Şemseddin Yeşil Hocaefendiyi vefatının 42. yılında rahmetle anıyoruz.
1906 İstanbul doğumlu olan merhum Şemseddin Yeşil hocaefendi âlim, vaiz ve müfessirdir. Çok sayıda kitabı vardır. ‘Hakikat Yolu’ adlı bir dergi ve ‘İslâmiyet’ adlı bir de gazete yayınlamıştır.
1943 senesinde Bediüzzaman Hazretleri ile beraber Denizli Mahkemesinde Nurculuk davasından muhakeme edilmiş ve hapis yatmıştır. Risale-i Nur’da ismi geçmektedir.
8 Temmuz 1968’de vefat eden merhum Hocaefendinin kabri, İstanbul Silivrikapı Kabristanında Seyyid Nizam camii ve türbesine giden yolun sonundadır.

PROF. DR. SAFFET SOLAK ANLATIYOR:
Şemseddin Yeşil ile çok görüşürdüm. Bediüzzaman hakkında çok sorular sordum kendisine. Çok şeyler anlattı bana. Bir gün dedi ki: “Bu zat, eğer Avrupa camiasında doğmuş olsa idi, dünyanın şekli bambaşka olurdu. Ve bütün yeryüzündeki insanlar, bu zatın değil elini, ayağını öpmek için âdeta seferber olurlardı. İşte bu zat böyle birisidir” dedi. Bize Bediüzzaman’ı çok anlatırdı... Ondan naklen çok şeyleri biliyorum ben.

(Prof. Saffet Solak)

Şemsettin Yeşil’e bir gün dedim ki: “Siz Risale-i Nur’ları okudunuz mu Efendim?” “Ben Risale-i Nur’ları okudum. Evime de aldım. Fakat baskın yaptılar evime. O zaman hımbıl bir görüntü vermemek için, ben giyimime dikkat ederdim. Onun için halk, modern bir hoca olarak tanırdı beni… Evimi bastılar. Risale-i Nur’ları buldular. Beni derdest İstanbul Emniyetine götürdüler. Son katta Emniyet Âmirinin karşısına çıkardılar beni. Adamın her tarafında, etrafında, masasında silâhlar doluydu. ‘Bana bak! Burası neresi sen biliyor musun? Buranın yeryüzüyle alâkası yoktur!’ dedi. Ben de: ‘Benim de cihan ile alâkam yoktur!’ dedim. Bu cevaptan sonra yan odaya aldılar beni, sonra da Konyalıdan yemek getirttiler.” Konyalı; İstanbul Sirkeci’de meşhur bir lokantadır...
RİSALE-İ NUR BİR HAZİNEDİR
Şemseddin Yeşil 1943 Denizli Mahkemesine sevk ediliyor.

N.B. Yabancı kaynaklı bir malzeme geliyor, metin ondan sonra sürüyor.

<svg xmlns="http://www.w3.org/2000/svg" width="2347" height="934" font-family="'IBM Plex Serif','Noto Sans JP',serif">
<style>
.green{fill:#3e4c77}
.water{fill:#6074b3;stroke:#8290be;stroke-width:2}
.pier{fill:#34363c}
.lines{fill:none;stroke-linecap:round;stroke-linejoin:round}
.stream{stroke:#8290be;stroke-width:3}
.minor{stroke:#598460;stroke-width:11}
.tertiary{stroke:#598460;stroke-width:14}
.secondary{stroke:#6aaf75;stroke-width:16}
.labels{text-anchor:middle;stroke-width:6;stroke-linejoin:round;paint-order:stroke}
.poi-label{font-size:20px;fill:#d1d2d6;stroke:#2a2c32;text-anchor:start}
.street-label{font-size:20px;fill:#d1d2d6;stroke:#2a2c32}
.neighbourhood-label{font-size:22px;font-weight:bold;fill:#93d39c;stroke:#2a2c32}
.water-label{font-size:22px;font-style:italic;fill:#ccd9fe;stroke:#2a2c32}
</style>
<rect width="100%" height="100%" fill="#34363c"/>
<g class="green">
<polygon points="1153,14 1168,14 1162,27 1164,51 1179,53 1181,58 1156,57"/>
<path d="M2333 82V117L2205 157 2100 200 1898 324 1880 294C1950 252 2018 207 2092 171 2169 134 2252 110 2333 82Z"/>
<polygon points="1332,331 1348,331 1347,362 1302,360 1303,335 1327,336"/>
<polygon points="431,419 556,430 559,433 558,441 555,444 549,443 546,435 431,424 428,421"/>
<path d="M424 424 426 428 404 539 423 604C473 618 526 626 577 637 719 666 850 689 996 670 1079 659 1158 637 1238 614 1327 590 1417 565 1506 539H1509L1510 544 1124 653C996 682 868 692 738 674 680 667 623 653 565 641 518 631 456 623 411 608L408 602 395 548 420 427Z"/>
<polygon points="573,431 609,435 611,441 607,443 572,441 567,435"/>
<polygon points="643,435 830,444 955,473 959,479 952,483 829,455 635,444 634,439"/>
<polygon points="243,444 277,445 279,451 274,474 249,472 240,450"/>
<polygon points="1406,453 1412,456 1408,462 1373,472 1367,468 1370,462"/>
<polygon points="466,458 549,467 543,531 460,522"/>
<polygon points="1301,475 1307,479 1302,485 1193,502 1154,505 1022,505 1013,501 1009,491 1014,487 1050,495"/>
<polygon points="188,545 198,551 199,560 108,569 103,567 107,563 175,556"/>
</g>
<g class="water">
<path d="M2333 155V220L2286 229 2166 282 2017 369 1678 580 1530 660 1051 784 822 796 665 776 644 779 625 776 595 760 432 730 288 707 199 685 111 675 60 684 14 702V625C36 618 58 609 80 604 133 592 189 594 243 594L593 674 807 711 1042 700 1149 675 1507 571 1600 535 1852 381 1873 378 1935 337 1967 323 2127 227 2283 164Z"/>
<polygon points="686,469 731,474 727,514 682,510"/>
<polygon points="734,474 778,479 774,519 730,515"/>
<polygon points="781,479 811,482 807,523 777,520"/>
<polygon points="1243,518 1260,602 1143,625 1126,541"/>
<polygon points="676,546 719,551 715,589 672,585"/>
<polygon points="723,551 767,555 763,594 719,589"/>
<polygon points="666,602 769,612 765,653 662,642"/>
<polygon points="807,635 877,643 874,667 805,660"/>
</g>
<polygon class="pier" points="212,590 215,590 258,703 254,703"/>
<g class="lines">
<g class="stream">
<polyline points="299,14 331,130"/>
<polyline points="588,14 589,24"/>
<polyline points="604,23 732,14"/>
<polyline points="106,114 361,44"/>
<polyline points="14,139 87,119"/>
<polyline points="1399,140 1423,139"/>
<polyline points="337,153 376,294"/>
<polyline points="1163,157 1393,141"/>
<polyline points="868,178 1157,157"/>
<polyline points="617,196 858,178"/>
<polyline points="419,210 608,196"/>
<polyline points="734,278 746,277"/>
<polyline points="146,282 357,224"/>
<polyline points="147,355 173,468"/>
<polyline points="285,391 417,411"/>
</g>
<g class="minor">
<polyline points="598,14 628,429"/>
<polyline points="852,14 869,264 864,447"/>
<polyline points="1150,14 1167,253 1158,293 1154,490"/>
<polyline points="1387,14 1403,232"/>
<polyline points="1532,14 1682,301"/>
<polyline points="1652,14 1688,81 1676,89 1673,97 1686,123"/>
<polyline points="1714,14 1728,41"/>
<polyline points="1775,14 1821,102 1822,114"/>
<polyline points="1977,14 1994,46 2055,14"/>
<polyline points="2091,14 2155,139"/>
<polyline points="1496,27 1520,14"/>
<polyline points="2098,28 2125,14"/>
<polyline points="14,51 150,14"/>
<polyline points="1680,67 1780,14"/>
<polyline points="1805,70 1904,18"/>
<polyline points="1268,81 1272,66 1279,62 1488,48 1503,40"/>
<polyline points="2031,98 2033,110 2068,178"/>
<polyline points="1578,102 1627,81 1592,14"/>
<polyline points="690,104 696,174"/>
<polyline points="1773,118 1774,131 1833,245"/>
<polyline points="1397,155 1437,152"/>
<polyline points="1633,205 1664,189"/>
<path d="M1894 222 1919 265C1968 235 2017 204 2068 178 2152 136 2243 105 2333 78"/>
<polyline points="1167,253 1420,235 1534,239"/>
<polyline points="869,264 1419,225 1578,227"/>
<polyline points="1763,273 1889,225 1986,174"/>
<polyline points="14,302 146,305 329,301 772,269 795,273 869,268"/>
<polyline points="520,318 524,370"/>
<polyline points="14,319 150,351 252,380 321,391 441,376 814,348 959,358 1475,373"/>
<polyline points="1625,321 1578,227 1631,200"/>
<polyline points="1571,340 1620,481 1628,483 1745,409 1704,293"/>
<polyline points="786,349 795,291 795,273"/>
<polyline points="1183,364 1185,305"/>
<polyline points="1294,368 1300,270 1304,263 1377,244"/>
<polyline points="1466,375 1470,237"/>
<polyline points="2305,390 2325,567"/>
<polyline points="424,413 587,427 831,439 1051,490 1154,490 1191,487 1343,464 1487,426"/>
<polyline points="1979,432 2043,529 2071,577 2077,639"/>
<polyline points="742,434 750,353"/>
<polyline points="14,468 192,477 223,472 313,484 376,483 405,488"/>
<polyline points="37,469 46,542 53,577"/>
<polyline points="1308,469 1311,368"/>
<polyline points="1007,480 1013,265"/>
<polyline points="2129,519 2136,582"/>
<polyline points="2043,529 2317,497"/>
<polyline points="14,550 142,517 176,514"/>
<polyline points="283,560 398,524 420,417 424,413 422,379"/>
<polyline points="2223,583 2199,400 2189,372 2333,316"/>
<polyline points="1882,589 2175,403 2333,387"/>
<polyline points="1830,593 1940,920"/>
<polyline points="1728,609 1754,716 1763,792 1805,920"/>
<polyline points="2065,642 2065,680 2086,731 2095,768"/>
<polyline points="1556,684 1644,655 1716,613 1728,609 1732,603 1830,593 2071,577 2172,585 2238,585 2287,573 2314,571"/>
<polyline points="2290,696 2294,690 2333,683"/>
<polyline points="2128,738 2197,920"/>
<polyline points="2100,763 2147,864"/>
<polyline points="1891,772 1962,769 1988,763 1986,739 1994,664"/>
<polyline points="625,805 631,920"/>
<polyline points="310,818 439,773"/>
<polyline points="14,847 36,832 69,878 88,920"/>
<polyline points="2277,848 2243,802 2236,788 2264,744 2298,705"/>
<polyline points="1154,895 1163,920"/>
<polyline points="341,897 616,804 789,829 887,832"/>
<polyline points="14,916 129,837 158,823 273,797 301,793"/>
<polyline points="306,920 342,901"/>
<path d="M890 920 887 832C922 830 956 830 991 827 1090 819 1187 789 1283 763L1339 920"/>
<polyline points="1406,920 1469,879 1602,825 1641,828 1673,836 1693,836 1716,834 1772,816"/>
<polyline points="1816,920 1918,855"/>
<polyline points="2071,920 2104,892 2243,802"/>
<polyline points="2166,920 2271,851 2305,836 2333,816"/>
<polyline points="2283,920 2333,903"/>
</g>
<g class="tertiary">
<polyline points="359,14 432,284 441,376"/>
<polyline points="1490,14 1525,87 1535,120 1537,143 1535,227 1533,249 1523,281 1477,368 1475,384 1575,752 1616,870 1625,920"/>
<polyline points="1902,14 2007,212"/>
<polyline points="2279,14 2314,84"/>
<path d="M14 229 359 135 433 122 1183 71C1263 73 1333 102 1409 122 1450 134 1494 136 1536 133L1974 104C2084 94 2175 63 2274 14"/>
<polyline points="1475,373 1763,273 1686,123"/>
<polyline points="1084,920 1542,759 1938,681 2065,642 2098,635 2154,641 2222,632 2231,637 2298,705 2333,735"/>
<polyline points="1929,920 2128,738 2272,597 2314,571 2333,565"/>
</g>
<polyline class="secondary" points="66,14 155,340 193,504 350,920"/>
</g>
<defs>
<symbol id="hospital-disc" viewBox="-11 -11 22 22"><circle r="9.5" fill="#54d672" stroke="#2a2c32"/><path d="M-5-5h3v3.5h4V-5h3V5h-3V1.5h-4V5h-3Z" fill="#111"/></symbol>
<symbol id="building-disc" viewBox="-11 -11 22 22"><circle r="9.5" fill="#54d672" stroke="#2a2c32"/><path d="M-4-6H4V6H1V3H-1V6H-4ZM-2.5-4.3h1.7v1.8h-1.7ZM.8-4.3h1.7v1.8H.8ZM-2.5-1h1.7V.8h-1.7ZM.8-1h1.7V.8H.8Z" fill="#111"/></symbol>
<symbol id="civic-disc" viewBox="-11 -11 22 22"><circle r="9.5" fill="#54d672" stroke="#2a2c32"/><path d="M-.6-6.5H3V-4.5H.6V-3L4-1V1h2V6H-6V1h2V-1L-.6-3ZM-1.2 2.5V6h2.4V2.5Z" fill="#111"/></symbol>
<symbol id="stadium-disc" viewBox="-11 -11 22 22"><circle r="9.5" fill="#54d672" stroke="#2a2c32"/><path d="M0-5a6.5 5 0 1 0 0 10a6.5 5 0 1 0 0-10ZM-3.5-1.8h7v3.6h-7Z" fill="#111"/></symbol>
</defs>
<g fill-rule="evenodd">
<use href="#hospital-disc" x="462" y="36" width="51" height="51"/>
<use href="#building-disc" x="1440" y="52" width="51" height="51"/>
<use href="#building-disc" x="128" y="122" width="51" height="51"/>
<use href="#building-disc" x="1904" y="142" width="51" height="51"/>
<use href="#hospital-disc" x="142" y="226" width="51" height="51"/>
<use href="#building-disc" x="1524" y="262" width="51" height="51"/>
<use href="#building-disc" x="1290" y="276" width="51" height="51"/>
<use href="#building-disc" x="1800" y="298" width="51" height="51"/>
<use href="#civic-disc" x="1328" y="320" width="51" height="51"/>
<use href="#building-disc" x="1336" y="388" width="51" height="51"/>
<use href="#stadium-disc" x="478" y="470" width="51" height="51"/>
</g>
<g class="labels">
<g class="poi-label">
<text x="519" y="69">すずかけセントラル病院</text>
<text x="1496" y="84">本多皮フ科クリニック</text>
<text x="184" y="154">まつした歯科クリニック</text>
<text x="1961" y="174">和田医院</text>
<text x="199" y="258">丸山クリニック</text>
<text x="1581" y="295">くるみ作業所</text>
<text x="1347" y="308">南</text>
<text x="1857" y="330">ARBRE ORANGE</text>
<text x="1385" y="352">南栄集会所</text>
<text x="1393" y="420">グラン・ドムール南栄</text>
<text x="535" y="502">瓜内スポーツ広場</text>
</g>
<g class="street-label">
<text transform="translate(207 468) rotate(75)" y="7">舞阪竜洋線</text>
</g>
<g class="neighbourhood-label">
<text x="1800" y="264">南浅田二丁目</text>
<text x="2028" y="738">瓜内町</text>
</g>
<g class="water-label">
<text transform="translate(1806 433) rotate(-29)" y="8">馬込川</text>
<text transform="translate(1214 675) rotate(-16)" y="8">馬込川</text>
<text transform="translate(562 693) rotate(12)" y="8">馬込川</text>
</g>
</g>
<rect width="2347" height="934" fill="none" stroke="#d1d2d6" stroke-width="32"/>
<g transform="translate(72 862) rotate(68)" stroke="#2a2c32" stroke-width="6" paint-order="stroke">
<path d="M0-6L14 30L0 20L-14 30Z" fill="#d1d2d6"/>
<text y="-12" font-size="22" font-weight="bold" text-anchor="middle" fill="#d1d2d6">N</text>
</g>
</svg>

Bunları ben Şemsettin Hocanın bizzat kendisinden dinledim:
Hâkim diyor ki: “Sen münevver bir din adamısın. Böyle saçma sapan eserler senin evinde ne arıyor?” O da: “Evvela şunu arz edeyim: İnşaat mevzuunda bir amelenin fikri, bir doktorun bir hâkimin fikrinden çok daha üstündür. O itibarla siz, bunların kıymetini bilemezsiniz. Bunların kıymetini ben bilebilirim.” Sonra hâkim tekrar soruyor: “Peki nedir bu Risaleler?” “Ben tarif edeyim; Bu eserler bir hazinedir. Kur’anı tarif eden; yedi yaşından yetmiş yaşına kadar bir pir-i faninin hafızasında saklanabilen; elfazı ulemayı manası urefayı hayrette bırakan; kâfirin şah damarına neşter vuran; kitab-ı kâinatın hülasası olan; beşerin hüsrana uğramaması için elde yegâne kitap olan Kur’an-ı Kerimin tefsirinden ibarettir bu Risale-i Nurlar...”
(Ömer Özcan Ağabeyler Anlatıyor–2)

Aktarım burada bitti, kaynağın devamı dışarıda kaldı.